'Hipólito da Asa Branca' recebe primeiro transplante de pulmão bem sucedido após Covid-19

  • Com informações Folha de São Paulo
  • 02/05/2021 10:42
  • Agreste

No próximo dia 14, o empresário arapiraquense José Hipólito Correia, 61, popularmente conhecido como "Hipólito da Asa Branca, comemorará três meses de um transplante de pulmão inédito no país que lhe devolveu a vida, após ter tido o órgão destruído pela Covid-19 com uma fibrose irreversível.

Ele espera ter alta na mesma semana, após completar quase sete meses de internação hospitalar. Desse total, passou 88 dias ligado à Ecmo (Membrana de Oxigenação Extracorpórea), uma espécie de pulmão artificial que oxigena o sangue fora do corpo, substituindo temporariamente o órgão comprometido de maneira severa.

O transplante foi feito no Hospital Israelita Albert Einstein, em São Paulo, e é o segundo realizado com paciente que teve Covid na instituição. O primeiro doente, porém, não sobreviveu. No mundo, foram documentados cerca de 50 procedimentos desde o início da pandemia.

"Se não tivesse ocorrido o transplante, certamente o paciente já teria morrido", diz o cirurgião torácico Marcos Samano, coordenador de transplante pulmonar do Einstein e professor da USP.

A cirurgia demorou dez horas e envolveu sete profissionais e a situação inusual de ter um paciente conectado a duas Ecmos simultâneas: aquela à qual ele já estava ligado antes e outra usada durante o transplante.

"Para a alegria geral, os dois equipamentos foram desconectados logo após o procedimento", afirma Samano.

O caso de Costa suscitou vários debates técnicos e éticos. Afinal, por que priorizar um paciente que acabou de entrar na lista de transplante, atingido por uma doença da qual ainda se sabe tão pouco?

Só no estado de São Paulo há pelo menos cem pacientes à espera de um pulmão. No Einstein, são 35.

A favor do empresário havia o fato de que ele era muito saudável antes da Covid (caminhava 15 km diariamente na orla de Maceió) e, mesmo com a doença, seus outros órgãos estavam preservados.

A situação foi discutida na Câmara Técnica de Transplante de Pulmão, ligada ao Ministério da Saúde, que autorizou a cirurgia.

"É um procedimento de alta complexidade, que exige que o paciente tenha condições mínimas de fazê-lo. Ao fazer um transplante sem grandes chances de dar certo, você não só mata o paciente como mata também aquele outro da lista que não teve a possibilidade de ser transplantado", explica o pneumologista José Eduardo Afonso Júnior, coordenador médico do programa de transplantes do Einstein.

Segundo o médico, antes da Covid-19, pacientes que ficavam gravemente doentes do pulmão por um evento agudo nunca eram candidatos a transplante. "É um paciente que está há muito tempo na UTI, muito enfraquecido, colonizado por bactérias."

Com a pandemia, muitas pessoas saudáveis passaram a morrer rapidamente de complicações pulmonares. A partir de relatos de transplantes feitos com sucesso no mundo, o Einstein decidiu encarar a empreitada.

Os candidatos precisam passar por avaliação de médicos, psicólogos, enfermeiros, fisioterapeutas, nutricionistas e também pelo serviço social (o paciente tem que ter condições de fazer reabilitação após a alta, por exemplo).

Outro critério é o paciente estar consciente e autorizar o transplante. Costa estava sedado, mas foi acordado. "Na maioria das vezes, a gente tem um paciente grave e não conseguimos acordá-lo. Acordamos o paciente, conversamos com ele e ele respondeu que, sim, queria muito criar os netos e os bisnetos", conta Samano.
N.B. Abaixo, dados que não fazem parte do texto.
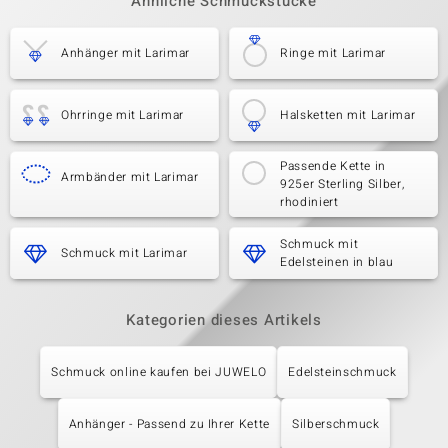
Ähnliche Schmuckstücke
Anhänger mit Larimar
Ringe mit Larimar
Ohrringe mit Larimar
Halsketten mit Larimar
Passende Kette in
Armbänder mit Larimar
925er Sterling Silber,
rhodiniert
Schmuck mit
Schmuck mit Larimar
Edelsteinen in blau
Kategorien dieses Artikels
Schmuck online kaufen bei JUWELO
Edelsteinschmuck
Anhänger - Passend zu Ihrer Kette
Silberschmuck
A recuperação foi trabalhosa. Além da perda muscular sofrida durante o longo período na UTI após o transplante, ele teve complicação neurológica e convulsões com rebaixamento do nível de consciência, devido ao uso das medicações imunossupressoras. "Foi o ponto de maior preocupação, mas, depois de alguns dias, ele se recuperou bem", diz o médico.